# Windows 8 & Adobe CS4



## chartwise

Has anyone who has Windows 8 beta tried using Adobe *CS4* suite on the OS especially Dreamweaver, Fireworks, Photoshop & Flash?

If so has anyone found any issues on 32 bit?

help much appreciated


----------



## davehc

I have them all running on Windows 8 consumer 64Bit


----------



## eddie5659

Just edited the title to say Windows 8


----------



## chartwise

Thanks for editing the title it was a typo and I couldn't edit this myself


----------



## eddie5659

No problem, hope you get an answer soon


----------



## chartwise

davehc said:


> I have them all running on Windows 8 consumer 64Bit


But how about on 32 Bit -- any ideas anyone please?


----------



## anand1

I m using Adobe Photoshop CS5.1 on my Windows 8 32 Bit and its working fine for me.............


----------



## DrP

Not sure if you're having a similar issue to me or not, as I'm using 64-bit Windows 8 but...

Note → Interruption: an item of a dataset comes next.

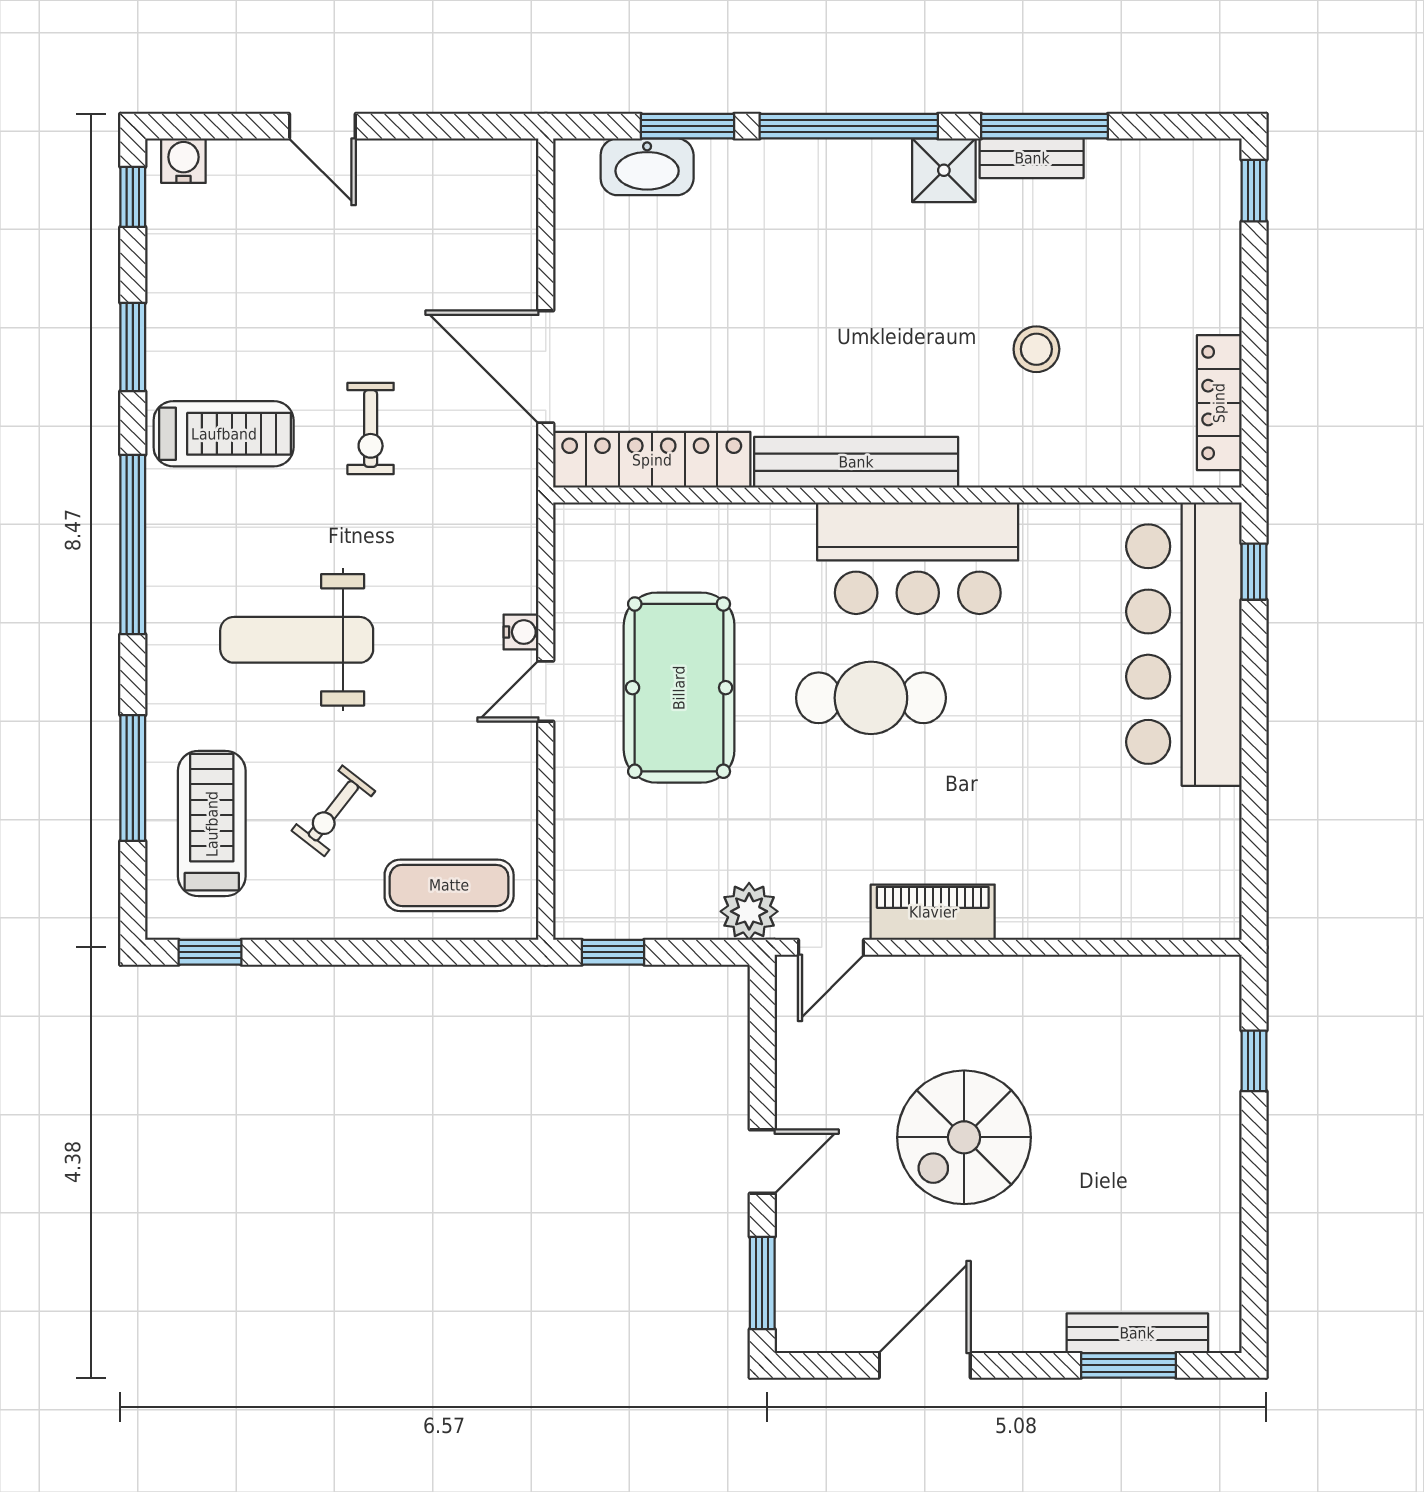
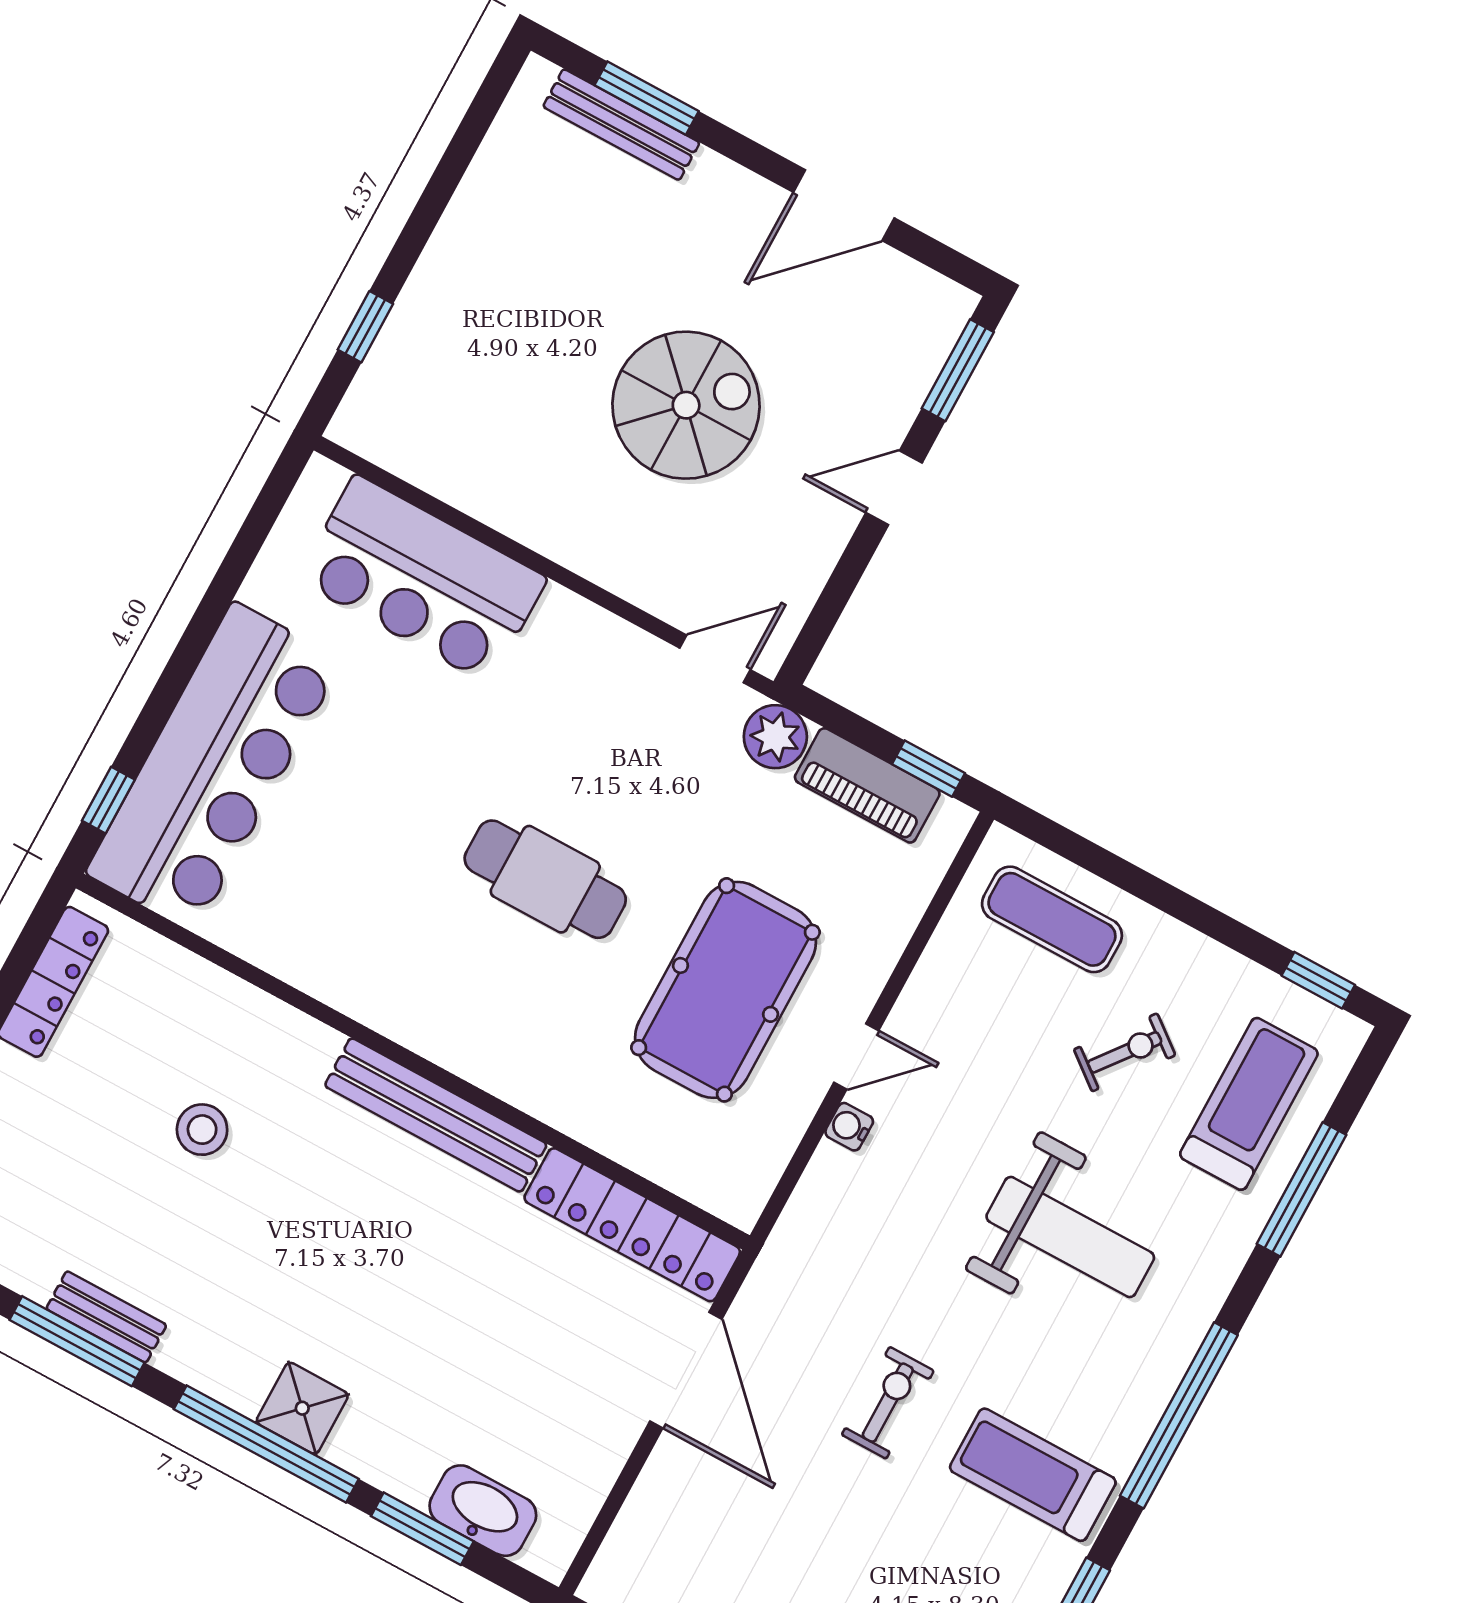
shower: (944, 170) -> (302, 1408), moved
bar counter: (918, 558) -> (422, 579), moved, turned 180
treadmill: (212, 824) -> (1249, 1104), turned 180
piano: (933, 912) -> (867, 785), moved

The first few times I installed CS4, none of the programs would run and each would have its own different error message. Looking around the program files, I found an issue with permissions which I think was causing the issues.

I gave up and carried on using the partition with Windows 7, just checking back on the Windows 8 partition once a week and downloading the updates. About two weeks ago, I tried installing CS4 again and it has worked ever since.

The problem now is activation as they count as two separate installations!


----------



## chartwise

I have Adobe Creative Suite *CS4* 32 bit

Does anyone one if it will be compatible to use on Windows 8 64 bit?

Reason I ask is that CS4 does everything I want so don't want to upgrade as this software is so very expensive to buy here in the UK.

You also have to buy the whole suite and I only use 4 modules of the suite anyway - Dreamweaver, Photoshop, Fireworks & Flash.

All help much apreciated


----------



## TerryNet

I've merged your threads. Please do not start multiple threads on the same topic.


----------